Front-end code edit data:
▬▬▬

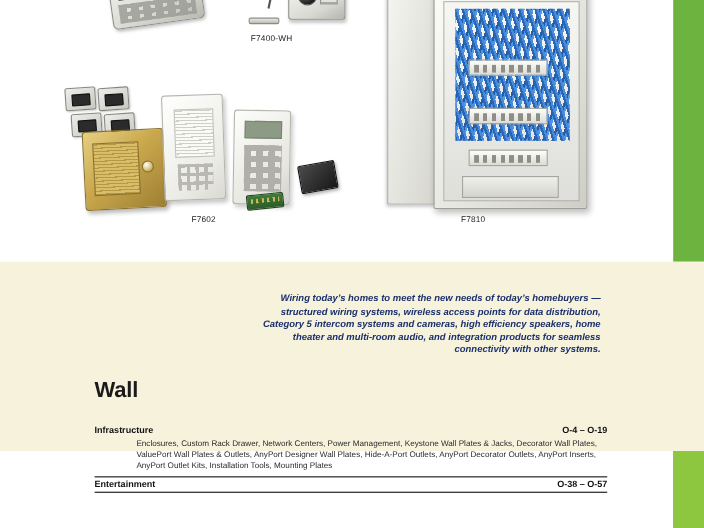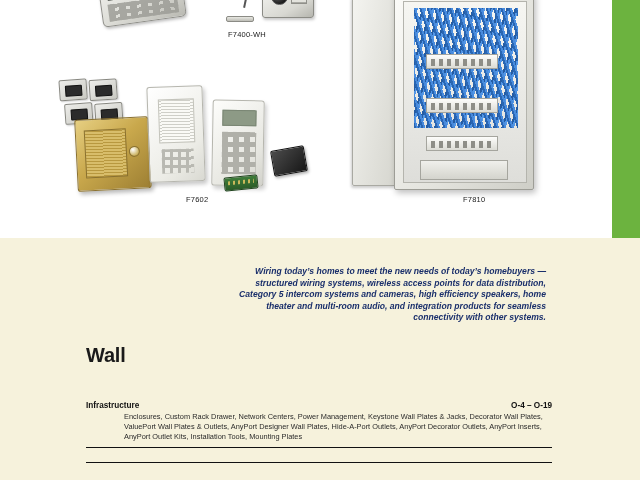--- a/index.html
+++ b/index.html
@@ -435,7 +435,7 @@
   </div>
 
   <div class="caption" style="left:228px; top:30px;">F7400-WH</div>
-  <div class="caption" style="left:186px; top:195px;">F7602</div>
+  <div class="caption" style="left:174px; top:195px;">F7602</div>
   <div class="caption" style="left:419px; top:195px;margin-left:44px;">F7810</div>
 
   <div class="side-tab">

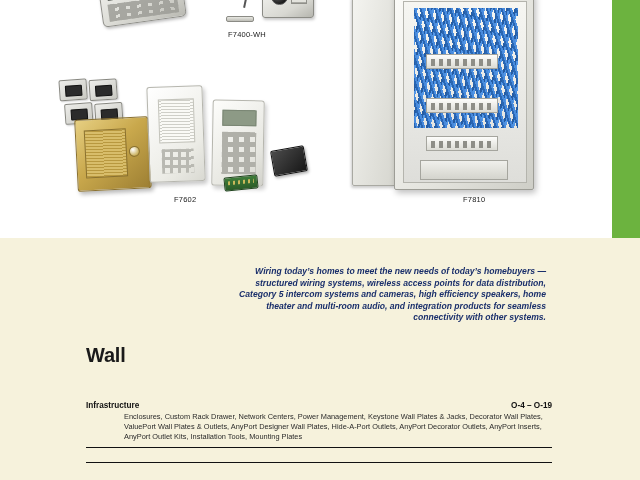--- a/index.html
+++ b/index.html
@@ -436,7 +436,7 @@
 
   <div class="caption" style="left:228px; top:30px;">F7400-WH</div>
   <div class="caption" style="left:174px; top:195px;">F7602</div>
-  <div class="caption" style="left:419px; top:195px;margin-left:44px;">F7810</div>
+  <div class="caption" style="left:419px; top:195px;">F7810</div>
 
   <div class="side-tab">
     

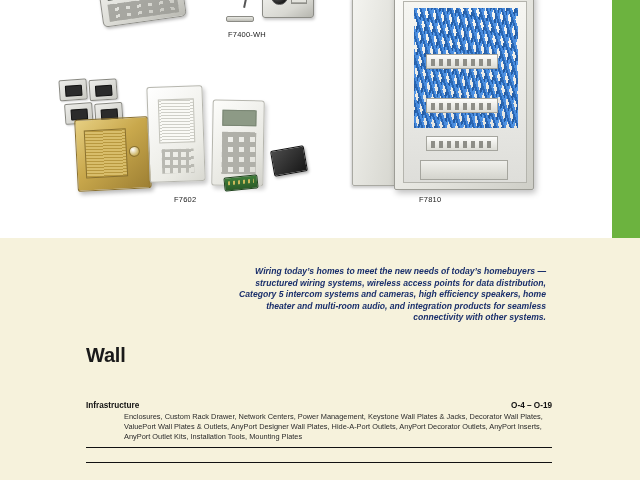--- a/index.html
+++ b/index.html
@@ -307,7 +307,7 @@
   .lower {
     position: absolute;
     left: 0; top: 238px;
-    width: 640px; height: 242px;
+    width: 640px; height: 172px;
     background: #f6f2dc;
   }
 

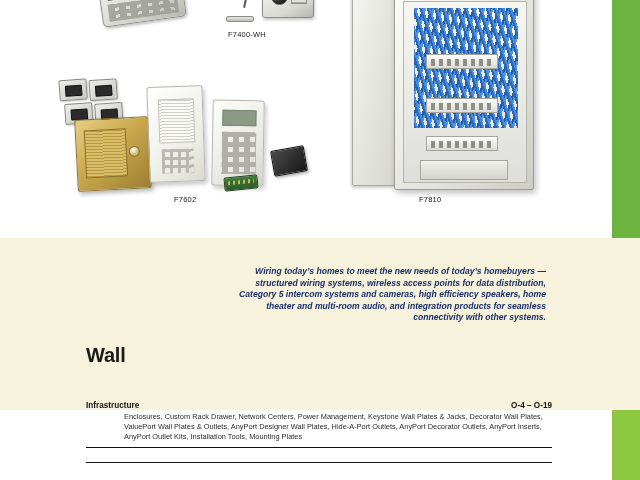--- a/index.html
+++ b/index.html
@@ -348,7 +348,6 @@
   }
   .toc-group {
     border-bottom: 1px solid #111;
-    margin-top: 14px;
   }
   .toc-group-row {
     display: flex;

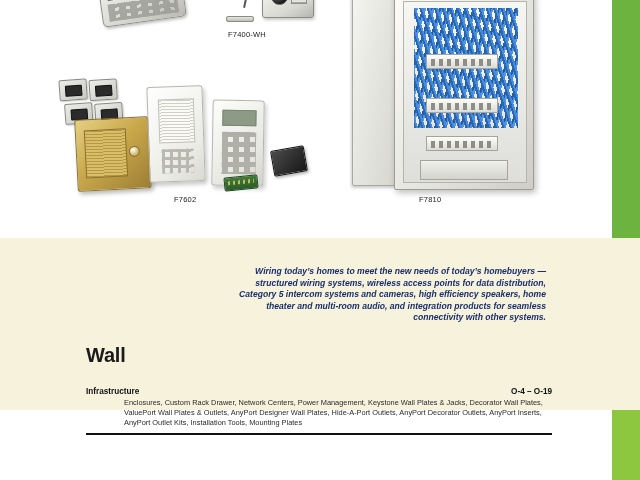--- a/index.html
+++ b/index.html
@@ -463,6 +463,10 @@
     </div>
 
     <div class="toc-group">
+      <div class="toc-group-row">
+        <span>Entertainment</span>
+        <span>O-38 – O-57</span>
+      </div>
     </div>
   </div>
 </div>

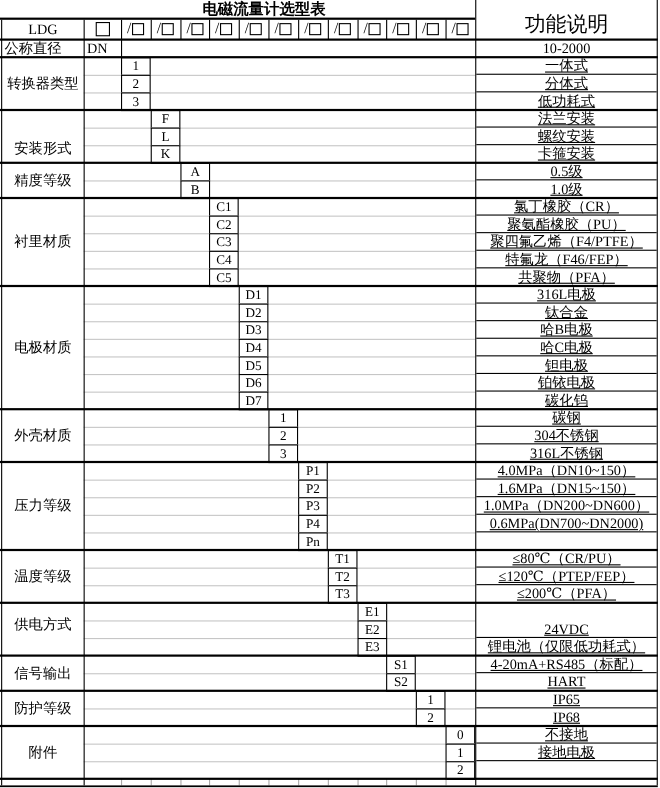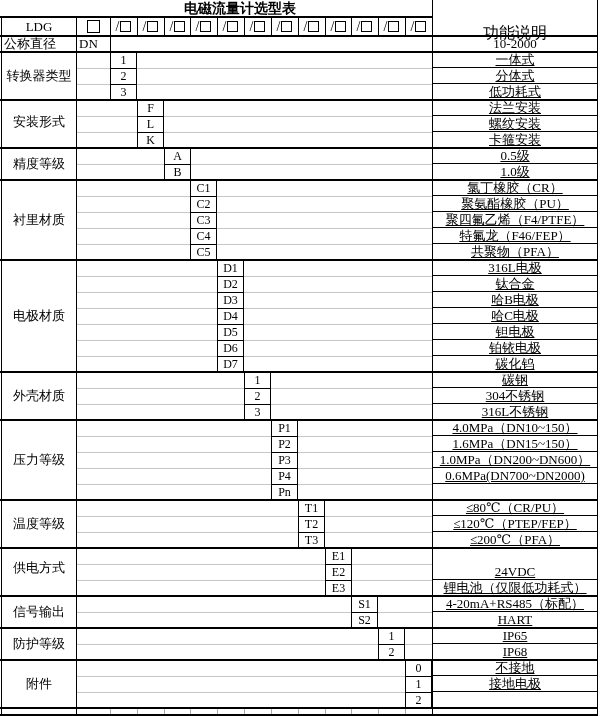--- a/index.html
+++ b/index.html
@@ -8,8 +8,8 @@
   .abs{position:absolute;}
   .title{top:0;left:0;width:480px;height:16px;text-align:center;font-size:14px;
          font-weight:bold;font-family:"Liberation Sans","DejaVu Sans",sans-serif;line-height:17px;}
-  .fhead{left:433px;top:17px;width:164px;height:32px;display:flex;align-items:center;justify-content:center;
-         font-size:16px;font-family:"Liberation Sans","DejaVu Sans",sans-serif;}
+  .fhead{left:433px;top:6px;width:164px;height:32px;display:flex;align-items:center;justify-content:center;
+         font-size:19px;font-family:"Liberation Sans","DejaVu Sans",sans-serif;}
   .gl{left:2px;width:74px;display:flex;align-items:center;justify-content:center;
       font-size:13px;letter-spacing:0;}
   .gl.left{justify-content:flex-start;padding-left:2px;box-sizing:border-box;text-align:right;}

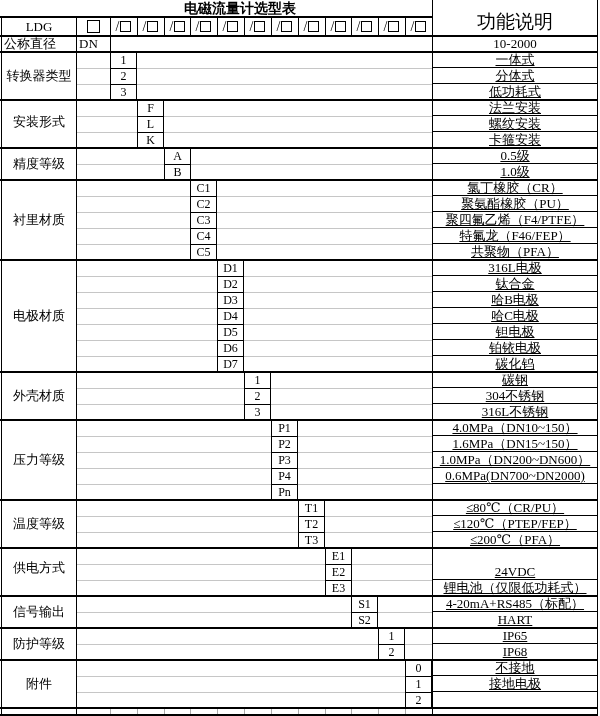--- a/index.html
+++ b/index.html
@@ -125,7 +125,7 @@
   <div class="abs gl left" style="top:36px;height:16px">公称直径</div>
   <div class="abs dn">DN</div>
   <div class="abs gl" style="top:52px;height:48px">转换器类型</div>
-  <div class="abs gl" style="top:92px;height:60px">安装形式</div>
+  <div class="abs gl" style="top:105px;height:60px">安装形式</div>
   <div class="abs gl" style="top:148px;height:32px">精度等级</div>
   <div class="abs gl" style="top:180px;height:80px">衬里材质</div>
   <div class="abs gl" style="top:260px;height:112px">电极材质</div>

▬▬▬

JOB ITEM:
Would you transcribe all of the data exactly, omitting any pictures?

SOLVED PROBLEM:
--- a/index.html
+++ b/index.html
@@ -435,7 +435,7 @@
   </div>
 
   <div class="caption" style="left:228px; top:30px;">F7400-WH</div>
-  <div class="caption" style="left:186px; top:195px;">F7602</div>
+  <div class="caption" style="left:174px; top:195px;">F7602</div>
   <div class="caption" style="left:419px; top:195px;margin-left:44px;">F7810</div>
 
   <div class="side-tab">

--- a/index.html
+++ b/index.html
@@ -436,7 +436,7 @@
 
   <div class="caption" style="left:228px; top:30px;">F7400-WH</div>
   <div class="caption" style="left:174px; top:195px;">F7602</div>
-  <div class="caption" style="left:419px; top:195px;margin-left:44px;">F7810</div>
+  <div class="caption" style="left:419px; top:195px;">F7810</div>
 
   <div class="side-tab">
     

--- a/index.html
+++ b/index.html
@@ -307,7 +307,7 @@
   .lower {
     position: absolute;
     left: 0; top: 238px;
-    width: 640px; height: 242px;
+    width: 640px; height: 172px;
     background: #f6f2dc;
   }
 

--- a/index.html
+++ b/index.html
@@ -348,7 +348,6 @@
   }
   .toc-group {
     border-bottom: 1px solid #111;
-    margin-top: 14px;
   }
   .toc-group-row {
     display: flex;

--- a/index.html
+++ b/index.html
@@ -463,6 +463,10 @@
     </div>
 
     <div class="toc-group">
+      <div class="toc-group-row">
+        <span>Entertainment</span>
+        <span>O-38 – O-57</span>
+      </div>
     </div>
   </div>
 </div>

--- a/index.html
+++ b/index.html
@@ -8,8 +8,8 @@
   .abs{position:absolute;}
   .title{top:0;left:0;width:480px;height:16px;text-align:center;font-size:14px;
          font-weight:bold;font-family:"Liberation Sans","DejaVu Sans",sans-serif;line-height:17px;}
-  .fhead{left:433px;top:17px;width:164px;height:32px;display:flex;align-items:center;justify-content:center;
-         font-size:16px;font-family:"Liberation Sans","DejaVu Sans",sans-serif;}
+  .fhead{left:433px;top:6px;width:164px;height:32px;display:flex;align-items:center;justify-content:center;
+         font-size:19px;font-family:"Liberation Sans","DejaVu Sans",sans-serif;}
   .gl{left:2px;width:74px;display:flex;align-items:center;justify-content:center;
       font-size:13px;letter-spacing:0;}
   .gl.left{justify-content:flex-start;padding-left:2px;box-sizing:border-box;text-align:right;}

--- a/index.html
+++ b/index.html
@@ -125,7 +125,7 @@
   <div class="abs gl left" style="top:36px;height:16px">公称直径</div>
   <div class="abs dn">DN</div>
   <div class="abs gl" style="top:52px;height:48px">转换器类型</div>
-  <div class="abs gl" style="top:92px;height:60px">安装形式</div>
+  <div class="abs gl" style="top:105px;height:60px">安装形式</div>
   <div class="abs gl" style="top:148px;height:32px">精度等级</div>
   <div class="abs gl" style="top:180px;height:80px">衬里材质</div>
   <div class="abs gl" style="top:260px;height:112px">电极材质</div>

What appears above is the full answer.